Na infância, viveu durante anos em Jacarta (Indonésia) após o divórcio dos pais e o novo casamento da mãe. Aluno de Harvard, Obama foi o primeiro negro a presidir a prestigiosa revista universitária “Harvard Law Review” e, em 2004, ingressou no Senado.

Recém-eleito, Barack Obama diz que a mudança chegou aos EUA

Em frente a uma multidão em Chicago, o presidente recém-eleito dos Estados Unidos, Barack Obama, voltou a evocar o espírito de mudança, tão presente na sua campanha. “A mudança está chegando aos Estados Unidos”, bradou.

Trazendo uma mensagem cheia de esperança, porém sem nenhuma idéia concreta do que realmente irá fazer na Casa Branca, Obama disse que “os Estados Unidos são o lugar onde tudo é possível”

“O sonho permanece vivo. Hoje é o dia da resposta para as suas dúvidas. Vocês colocaram as mãos no arco da história e escolheram a esperança de um novo dia”, declarou.

Obama elogiou os membros de sua campanha e afirmou ter feito “a melhor campanha da história com a melhor equipe”.

O presidente eleito também agradeceu sua família, seu companheiro de chapa, Joe Biden, e todos aqueles que votaram e o apoiaram. Emocionado, Obama lembrou sua avó, que morreu um dia antes de sua vitória nas urnas. “Ela está olhando por nós”.

O democrata também elogiou o patriotismo e a luta de seu adversário, o republicano John McCain, e prometeu que irão trabalhar juntos pelo bem do país.

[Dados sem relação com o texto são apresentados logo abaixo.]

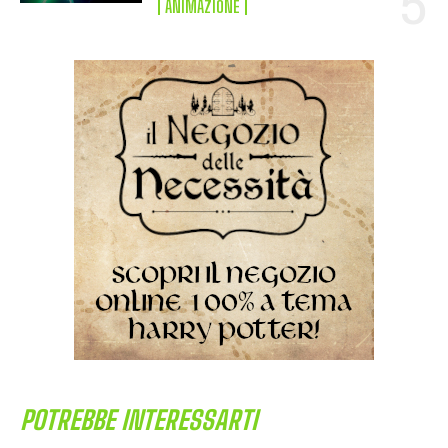
ANIMAZIONE
POTREBBE INTERESSARTI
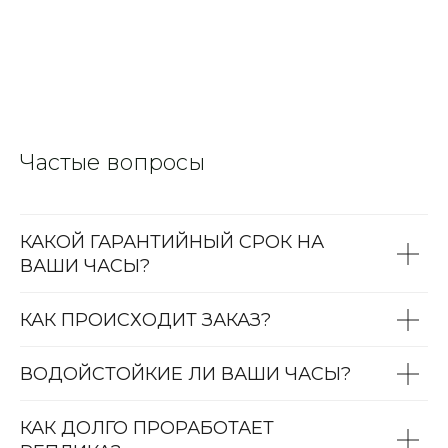
Частые вопросы
КАКОЙ ГАРАНТИЙНЫЙ СРОК НА
ВАШИ ЧАСЫ?
КАК ПРОИСХОДИТ ЗАКАЗ?
ВОДОЙСТОЙКИЕ ЛИ ВАШИ ЧАСЫ?
КАК ДОЛГО ПРОРАБОТАЕТ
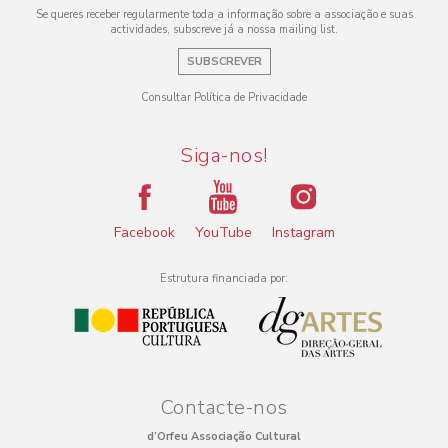
Se queres receber regularmente toda a informação sobre a associação e suas
actividades, subscreve já a nossa mailing list.
SUBSCREVER
Consultar Política de Privacidade
Siga-nos!
Facebook
YouTube
Instagram
Estrutura financiada por:
Contacte-nos
d’Orfeu Associação Cultural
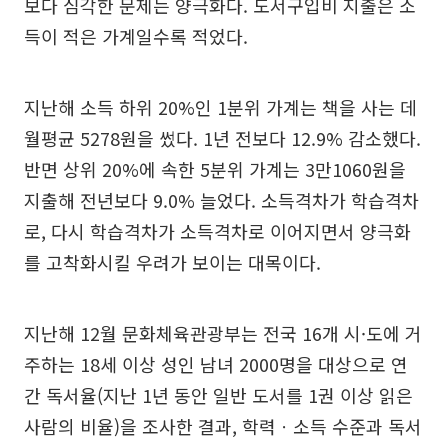
보다 심각한 문제는 양극화다. 도서구입비 지출은 소
득이 적은 가계일수록 적었다.
지난해 소득 하위 20%인 1분위 가계는 책을 사는 데
월평균 5278원을 썼다. 1년 전보다 12.9% 감소했다.
반면 상위 20%에 속한 5분위 가계는 3만1060원을
지출해 전년보다 9.0% 늘었다. 소득격차가 학습격차
로, 다시 학습격차가 소득격차로 이어지면서 양극화
를 고착화시킬 우려가 보이는 대목이다.
지난해 12월 문화체육관광부는 전국 16개 시·도에 거
주하는 18세 이상 성인 남녀 2000명을 대상으로 연
간 독서율(지난 1년 동안 일반 도서를 1권 이상 읽은
사람의 비율)을 조사한 결과, 학력ㆍ소득 수준과 독서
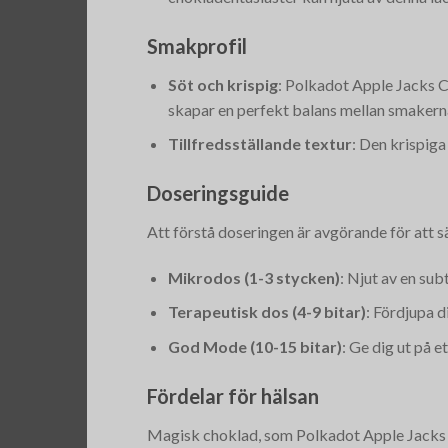
Smakprofil
Söt och krispig
: Polkadot Apple Jacks 
skapar en perfekt balans mellan smakern
Tillfredsställande textur
: Den krispiga
Doseringsguide
Att förstå doseringen är avgörande för att s
Mikrodos (1-3 stycken)
: Njut av en su
Terapeutisk dos (4-9 bitar)
: Fördjupa d
God Mode (10-15 bitar)
: Ge dig ut på 
Fördelar för hälsan
Magisk choklad, som Polkadot Apple Jacks C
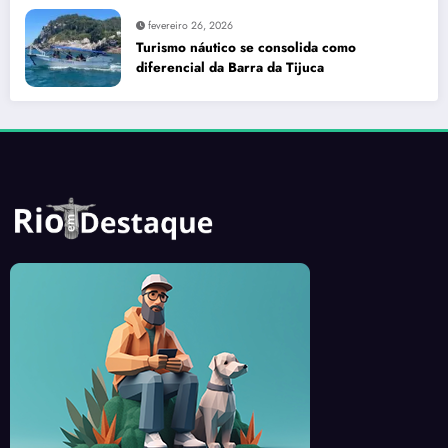
fevereiro 26, 2026
Turismo náutico se consolida como
diferencial da Barra da Tijuca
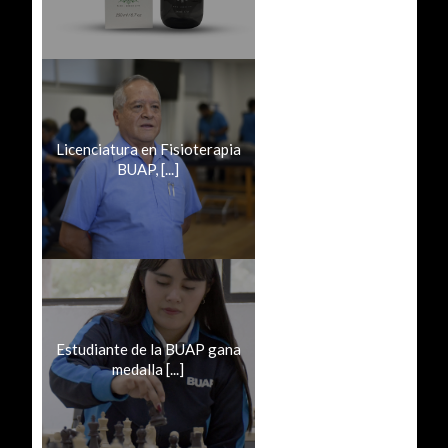
Licenciatura en Fisioterapia
BUAP, [...]
Estudiante de la BUAP gana
medalla [...]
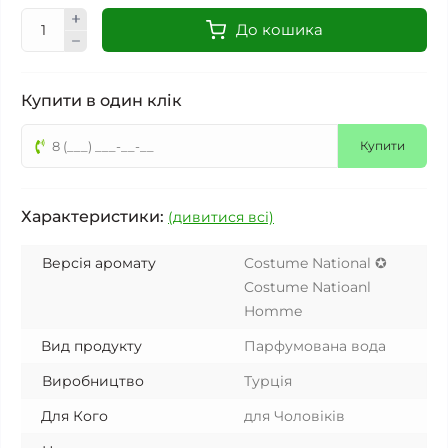
До кошика
Купити в один клік
Купити
Характеристики:
(дивитися всі)
Версія аромату
Costume National ✪
Costume Natioanl
Homme
Вид продукту
Парфумована вода
Виробництво
Турція
Для Кого
для Чоловіків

A crise não foi esquecida no discurso da vitória. Obama disse que Wall Street não pode ser bem sucedida quando as outras ruas (streets, em inglês) estiverem mal. Os “inimigos” dos EUA também foram citados pelo presidente. “Aqueles que querem derrubar o mundo, nós vamos derrubar vocês”, ameaçou.

Sob gritos de “yes, we can” (sim, podemos – o slogan da campanha), Obama falou que não sabe se conseguirá fazer todo o necessário em um ano ou um mandato, mas prometeu fazer tudo o que for preciso.

Outra promessa feita foi a de reunificar os Estados Unidos, divididos, segundo Obama, por questões de partido, cor, raça, gênero, entre outras. “Vou usar a humildade e determinação para curar as divisões que seguram o progresso. Como Lincoln disse para uma nação ainda mais dividida: não somos inimigos, mas amigos”

No fim, talvez traçando um paralelo com Joe, o encanador, personagem usado exaustivamente pela campanha republicana com uma representação do americano comum, Obama lembrou a história de Ann Nixon Cooper, 106 anos. Essa senhora negra votou em Atlanta pelo candidato democrata. “Ela veio de uma geração depois da escravidão. Ela não podia votar por ser mulher e pela cor de sua pele. Ela assistiu a mudanças como a chegada do homem à Lua e a queda do Muro de Berlim. Penso em tudo o que ela viu nesse país e vejo que sim, nós podemos. Ela sabe como os EUA podem mudar.”